== Problem to solve ==
Write out every line below word for word, without altering anything.

== Exercise input ==
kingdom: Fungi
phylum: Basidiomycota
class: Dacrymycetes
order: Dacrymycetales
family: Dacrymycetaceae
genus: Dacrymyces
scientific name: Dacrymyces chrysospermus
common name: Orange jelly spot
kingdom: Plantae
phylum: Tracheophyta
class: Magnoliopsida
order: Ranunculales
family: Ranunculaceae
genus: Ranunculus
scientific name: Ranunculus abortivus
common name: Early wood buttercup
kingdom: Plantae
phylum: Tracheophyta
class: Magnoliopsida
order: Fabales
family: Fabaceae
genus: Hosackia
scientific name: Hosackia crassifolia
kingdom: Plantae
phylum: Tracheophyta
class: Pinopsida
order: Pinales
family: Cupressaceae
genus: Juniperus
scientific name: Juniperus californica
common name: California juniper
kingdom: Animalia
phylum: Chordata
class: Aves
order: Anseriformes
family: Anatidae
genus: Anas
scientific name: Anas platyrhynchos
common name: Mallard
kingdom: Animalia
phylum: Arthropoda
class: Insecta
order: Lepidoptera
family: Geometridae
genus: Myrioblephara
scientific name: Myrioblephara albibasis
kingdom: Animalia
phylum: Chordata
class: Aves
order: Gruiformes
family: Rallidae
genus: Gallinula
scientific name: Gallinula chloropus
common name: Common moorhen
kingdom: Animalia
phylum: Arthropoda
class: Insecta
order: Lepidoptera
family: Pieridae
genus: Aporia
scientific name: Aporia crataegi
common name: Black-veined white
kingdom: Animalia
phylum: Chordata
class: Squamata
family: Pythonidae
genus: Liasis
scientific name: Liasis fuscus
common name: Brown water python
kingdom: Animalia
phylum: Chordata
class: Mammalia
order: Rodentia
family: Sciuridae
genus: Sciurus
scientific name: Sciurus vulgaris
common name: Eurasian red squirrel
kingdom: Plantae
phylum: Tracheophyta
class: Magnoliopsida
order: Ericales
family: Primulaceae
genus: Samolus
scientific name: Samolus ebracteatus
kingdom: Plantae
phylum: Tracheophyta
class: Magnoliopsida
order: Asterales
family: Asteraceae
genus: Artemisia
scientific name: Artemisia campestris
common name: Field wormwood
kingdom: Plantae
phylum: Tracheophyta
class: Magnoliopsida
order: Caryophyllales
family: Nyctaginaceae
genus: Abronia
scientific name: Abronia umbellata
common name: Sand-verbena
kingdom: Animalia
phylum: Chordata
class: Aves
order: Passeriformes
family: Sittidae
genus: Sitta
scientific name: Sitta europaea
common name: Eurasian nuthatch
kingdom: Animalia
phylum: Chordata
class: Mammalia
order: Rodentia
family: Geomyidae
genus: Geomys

== Exercise answer ==
kingdom: Fungi
phylum: Basidiomycota
class: Dacrymycetes
order: Dacrymycetales
family: Dacrymycetaceae
genus: Dacrymyces
scientific name: Dacrymyces chrysospermus
common name: Orange jelly spot
kingdom: Plantae
phylum: Tracheophyta
class: Magnoliopsida
order: Ranunculales
family: Ranunculaceae
genus: Ranunculus
scientific name: Ranunculus abortivus
common name: Early wood buttercup
kingdom: Plantae
phylum: Tracheophyta
class: Magnoliopsida
order: Fabales
family: Fabaceae
genus: Hosackia
scientific name: Hosackia crassifolia
kingdom: Plantae
phylum: Tracheophyta
class: Pinopsida
order: Pinales
family: Cupressaceae
genus: Juniperus
scientific name: Juniperus californica
common name: California juniper
kingdom: Animalia
phylum: Chordata
class: Aves
order: Anseriformes
family: Anatidae
genus: Anas
scientific name: Anas platyrhynchos
common name: Mallard
kingdom: Animalia
phylum: Arthropoda
class: Insecta
order: Lepidoptera
family: Geometridae
genus: Myrioblephara
scientific name: Myrioblephara albibasis
kingdom: Animalia
phylum: Chordata
class: Aves
order: Gruiformes
family: Rallidae
genus: Gallinula
scientific name: Gallinula chloropus
common name: Common moorhen
kingdom: Animalia
phylum: Arthropoda
class: Insecta
order: Lepidoptera
family: Pieridae
genus: Aporia
scientific name: Aporia crataegi
common name: Black-veined white
kingdom: Animalia
phylum: Chordata
class: Squamata
family: Pythonidae
genus: Liasis
scientific name: Liasis fuscus
common name: Brown water python
kingdom: Animalia
phylum: Chordata
class: Mammalia
order: Rodentia
family: Sciuridae
genus: Sciurus
scientific name: Sciurus vulgaris
common name: Eurasian red squirrel
kingdom: Plantae
phylum: Tracheophyta
class: Magnoliopsida
order: Ericales
family: Primulaceae
genus: Samolus
scientific name: Samolus ebracteatus
kingdom: Plantae
phylum: Tracheophyta
class: Magnoliopsida
order: Asterales
family: Asteraceae
genus: Artemisia
scientific name: Artemisia campestris
common name: Field wormwood
kingdom: Plantae
phylum: Tracheophyta
class: Magnoliopsida
order: Caryophyllales
family: Nyctaginaceae
genus: Abronia
scientific name: Abronia umbellata
common name: Sand-verbena
kingdom: Animalia
phylum: Chordata
class: Aves
order: Passeriformes
family: Sittidae
genus: Sitta
scientific name: Sitta europaea
common name: Eurasian nuthatch
kingdom: Animalia
phylum: Chordata
class: Mammalia
order: Rodentia
family: Geomyidae
genus: Geomys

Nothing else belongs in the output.